#### Supplied records ####

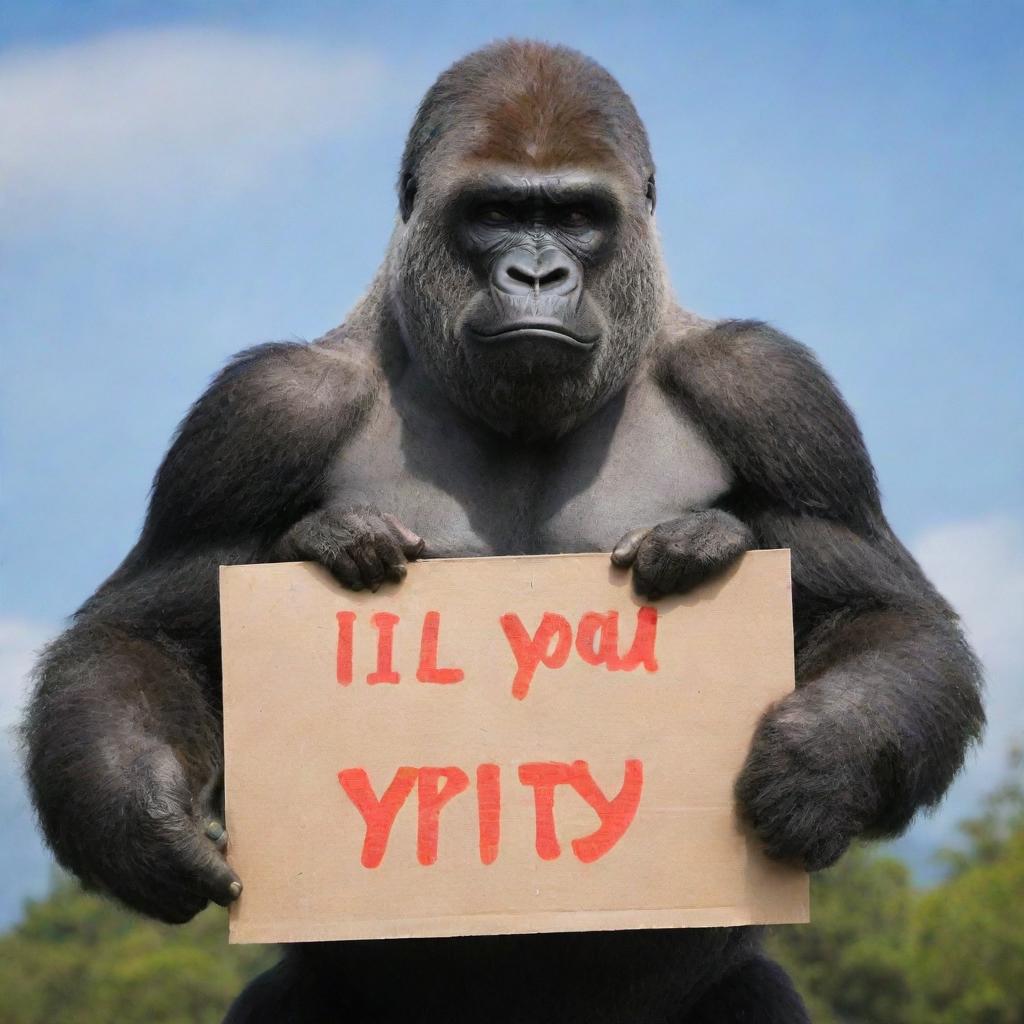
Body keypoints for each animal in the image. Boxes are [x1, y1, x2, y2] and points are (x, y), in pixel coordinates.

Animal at [25, 37, 983, 1024]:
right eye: (494, 214)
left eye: (574, 215)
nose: (536, 276)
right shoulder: (262, 410)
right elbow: (142, 630)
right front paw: (141, 814)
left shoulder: (774, 392)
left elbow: (888, 614)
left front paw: (820, 757)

####

◆ **Brief**
Output the lines from the one with "right front paw: (141, 814)" through the end of the records above, exactly, including both ends, and nothing besides.

◆ **Completed exercise**
right front paw: (141, 814)
left shoulder: (774, 392)
left elbow: (888, 614)
left front paw: (820, 757)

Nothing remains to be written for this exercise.